The change was subtle but significant. An independent body, the Immigration Appeal Division considers cases on humanitarian and compassionate grounds, and has the power to overturn a person’s deportation if, for example, the applicant is his family’s only breadwinner or has lived in Canada most of his life. By eliminating that appeal for criminals sentenced to two or more years, Ottawa’s intention was clear. “They wanted all these bad apples extricated from Canada,” Karas says. “And quickly.”

But for judges, the amendment raised a novel question: should a person’s potential deportation be considered at sentencing?
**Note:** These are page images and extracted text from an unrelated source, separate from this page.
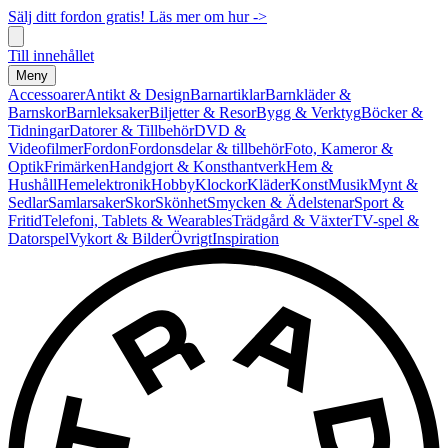
Sälj ditt fordon gratis! Läs mer om hur ->
Till innehållet
Meny
Accessoarer
Antikt & Design
Barnartiklar
Barnkläder &
Barnskor
Barnleksaker
Biljetter & Resor
Bygg & Verktyg
Böcker &
Tidningar
Datorer & Tillbehör
DVD &
Videofilmer
Fordon
Fordonsdelar & tillbehör
Foto, Kameror &
Optik
Frimärken
Handgjort & Konsthantverk
Hem &
Hushåll
Hemelektronik
Hobby
Klockor
Kläder
Konst
Musik
Mynt &
Sedlar
Samlarsaker
Skor
Skönhet
Smycken & Ädelstenar
Sport &
Fritid
Telefoni, Tablets & Wearables
Trädgård & Växter
TV-spel &
Datorspel
Vykort & Bilder
Övrigt
Inspiration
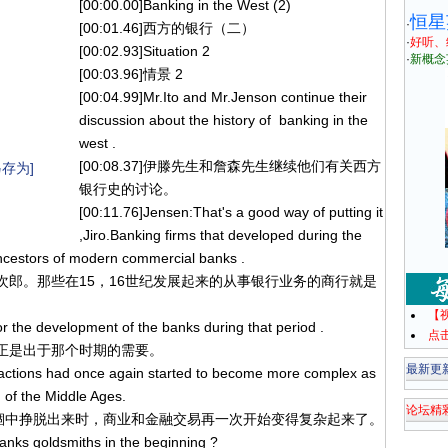
[00:00.00]Banking in the West (2)
恒星
·
[00:01.46]西方的银行（二）
·
好听、
[00:02.93]Situation 2
·
新概念
[00:03.96]情景 2
[00:04.99]Mr.Ito and Mr.Jenson continue their
discussion about the history of banking in the
west .
[00:08.37]伊滕先生和詹森先生继续他们有关西方
存为]
银行史的讨论。
[00:11.76]Jensen:That's a good way of putting it
,Jiro.Banking firms that developed during the
ancestors of modern commercial banks .
提法，次郎。那些在15，16世纪发展起来的从事银行业务的商行就是
【
for the development of the banks during that period .
点
的发展正是出于那个时期的需要。
最新更
sactions had once again started to become more complex as
of the Middle Ages.
论坛精
度的禁锢中挣脱出来时，商业和金融交易再一次开始变得复杂起来了。
anks goldsmiths in the beginning ?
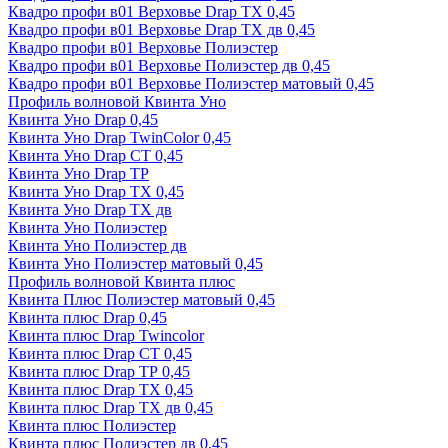
Квадро профи в01 Верховье Drap ТХ 0,45
Квадро профи в01 Верховье Drap ТХ дв 0,45
Квадро профи в01 Верховье Полиэстер
Квадро профи в01 Верховье Полиэстер дв 0,45
Квадро профи в01 Верховье Полиэстер матовый 0,45
Профиль волновой Квинта Уно
Квинта Уно Drap 0,45
Квинта Уно Drap TwinColor 0,45
Квинта Уно Drap СТ 0,45
Квинта Уно Drap ТР
Квинта Уно Drap ТХ 0,45
Квинта Уно Drap ТХ дв
Квинта Уно Полиэстер
Квинта Уно Полиэстер дв
Квинта Уно Полиэстер матовый 0,45
Профиль волновой Квинта плюс
Квинта Плюс Полиэстер матовый 0,45
Квинта плюс Drap 0,45
Квинта плюс Drap Twincolor
Квинта плюс Drap СТ 0,45
Квинта плюс Drap ТР 0,45
Квинта плюс Drap ТХ 0,45
Квинта плюс Drap ТХ дв 0,45
Квинта плюс Полиэстер
Квинта плюс Полиэстер дв 0,45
The Ontario Court of Appeal was the first to weigh in. Donna Mason, a Jamaican who has lived in Toronto since the age of seven, was caught trying to smuggle cocaine back into Canada after a holiday. Prosecutors asked for a term of two to three years, but the court ruled in 2004 that “the risk of deportation can be a factor taken into consideration” and sentenced her to two years less a day.

In 2005, British Columbia’s top court set its own precedent, ruling that Sritharan Kanthasamy, a Tamil migrant convicted of sexual assault and forcible confinement, deserved 24 hours knocked off his two-year sentence because losing his chance to appeal to the IAD was “a serious but unintended collateral effect of the penalty” that a citizen would not have to endure. “The matter of a single day, two years rather than two years less a day, is inconsequential in terms of denunciation, retribution and deterrence,” the court ruled. “But, in relation to the appellant’s immigration status and his personal safety, the difference of one day carries potentially enormous consequences.”

Similar rulings followed. Quoc Ai Mai, a Vietnamese national who imported 1,728 kilograms of marijuana from Ecuador, had his sentence cut by one day. So did Monir Leila, a Chilean-born heroin addict who pleaded guilty to possession of stolen property, and Suwalee Iamkhong, an HIV-positive stripper from Thailand who was convicted of criminal negligence causing bodily harm after infecting her husband.

The steepest reduction so far was granted to Dylan Lee Morgenrood, who came to Canada from South Africa as a 14-year-old and, nine years later, “committed a particularly vicious assault.” In cutting his sentence from 3½ years to two years less a day, the Ontario Court of Appeal ruled in May that Morgenrood has “a complete absence of any support” in his birth country and should be allowed to argue his case in front of the IAD.

That doesn’t mean, of course, that Morgenrood will succeed. As with all these files, the IAD still holds the final call when it comes to deportation. The decreased sentence simply ensures that offenders have a chance to argue their case—and remain in the country while the process slowly unfolds.

And unless the Supreme Court does decide to weigh in at some point, the IAD will hear from many more criminals who, according to Parliament, were not supposed to have that chance. People like Hamidullah Barkza.

“When you see a guy who had originally been charged with attempted murder who stabs his wife, you think: ‘Of course he should go,’ ” says Sanders, his lawyer. “The problem is that he had been a good father, a good husband, a good provider, and had no prior criminal record. What he did was absolutely out of character.”

Is that reason enough to let him in stay? “It shouldn’t be,” Bissett says. “The purpose of the law is to give protection and safety to Canadians, and if people come from another country and commit a serious offence, they should be removed, period.”